- Born: 9 July 1971 (age 54) Keighley, Yorkshire, England
- Occupation: Publisher
- Years active: 1989–present
- Known for: Founder of Eastern Eye
- Children: 2

= Sarwar Ahmed =

British publisher (born 1971)

Sarwar Ahmed (সরয়ার আহমেদ; born 9 July 1971) is a British publisher, founder of Eastern Eye, and publisher of Asiana and Asiana Wedding.

==Background==
Ahmed was born in Keighley, West Yorkshire and his family moved to London when he was six months old. He was brought up in East London.
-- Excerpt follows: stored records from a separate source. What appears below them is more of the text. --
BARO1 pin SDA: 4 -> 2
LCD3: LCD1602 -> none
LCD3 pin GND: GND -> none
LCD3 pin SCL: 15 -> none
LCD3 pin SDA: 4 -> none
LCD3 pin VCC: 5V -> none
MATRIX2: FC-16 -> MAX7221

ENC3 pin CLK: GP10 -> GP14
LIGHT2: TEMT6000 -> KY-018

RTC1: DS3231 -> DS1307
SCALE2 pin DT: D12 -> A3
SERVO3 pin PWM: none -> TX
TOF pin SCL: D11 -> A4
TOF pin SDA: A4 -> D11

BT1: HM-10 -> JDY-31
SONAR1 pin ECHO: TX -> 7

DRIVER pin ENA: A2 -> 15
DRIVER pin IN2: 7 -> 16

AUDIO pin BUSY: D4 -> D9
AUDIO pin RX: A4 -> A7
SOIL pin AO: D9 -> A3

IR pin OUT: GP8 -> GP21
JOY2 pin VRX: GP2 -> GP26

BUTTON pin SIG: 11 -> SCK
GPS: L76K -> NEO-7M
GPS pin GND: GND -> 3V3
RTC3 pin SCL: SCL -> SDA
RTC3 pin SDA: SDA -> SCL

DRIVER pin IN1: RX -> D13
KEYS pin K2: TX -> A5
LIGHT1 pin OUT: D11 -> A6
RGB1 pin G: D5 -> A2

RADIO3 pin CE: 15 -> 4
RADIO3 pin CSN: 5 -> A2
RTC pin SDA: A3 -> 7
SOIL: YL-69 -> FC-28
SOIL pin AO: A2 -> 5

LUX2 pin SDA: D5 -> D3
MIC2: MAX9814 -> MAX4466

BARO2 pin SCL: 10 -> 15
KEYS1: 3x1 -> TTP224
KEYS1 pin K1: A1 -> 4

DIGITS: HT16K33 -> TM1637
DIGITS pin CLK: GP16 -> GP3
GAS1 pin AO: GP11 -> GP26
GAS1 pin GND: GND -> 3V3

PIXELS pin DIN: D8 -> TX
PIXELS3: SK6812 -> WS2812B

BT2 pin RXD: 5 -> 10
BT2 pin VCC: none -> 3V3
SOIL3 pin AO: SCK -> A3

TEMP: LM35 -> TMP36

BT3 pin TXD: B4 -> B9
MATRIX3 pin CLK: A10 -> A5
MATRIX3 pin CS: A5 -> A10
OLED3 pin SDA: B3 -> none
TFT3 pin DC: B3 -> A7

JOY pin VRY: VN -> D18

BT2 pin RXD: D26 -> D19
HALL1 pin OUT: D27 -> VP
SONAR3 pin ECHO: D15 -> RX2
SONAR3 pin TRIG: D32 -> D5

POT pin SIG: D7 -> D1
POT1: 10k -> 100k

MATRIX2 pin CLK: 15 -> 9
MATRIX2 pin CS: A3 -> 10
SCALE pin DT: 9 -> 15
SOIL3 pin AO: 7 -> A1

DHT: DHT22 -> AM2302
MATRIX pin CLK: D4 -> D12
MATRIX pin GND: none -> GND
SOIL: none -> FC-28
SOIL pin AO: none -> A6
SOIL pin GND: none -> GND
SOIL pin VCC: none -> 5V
His father was a Bengali journalist.

==Career==
In 1989, at the age of 18, Ahmed founded Eastern Eye and was the managing director of Smart Asian Media Limited. He was formerly publisher of Ethnic Media Group (EMG), a subsidiary of Southnews plc.

Ahmed became editor-in-chief of four newspapers, having bought the Asian Times, The Caribbean Times and New Nation, then sold up to launch Smart Asian Media, publishers of Asian Woman magazine, Asian Bride and Asian Xpress newspaper. He later sold Smart Asian Media and launched Asiana magazine.

In 2002, Ahmed was appointed to The Newspapers Panel of the Competition Commission. He is currently publisher of Asiana and Asiana Wedding.

==Awards==
In January 2013, Ahmed was awarded the Services to Media award at the British Muslim Awards.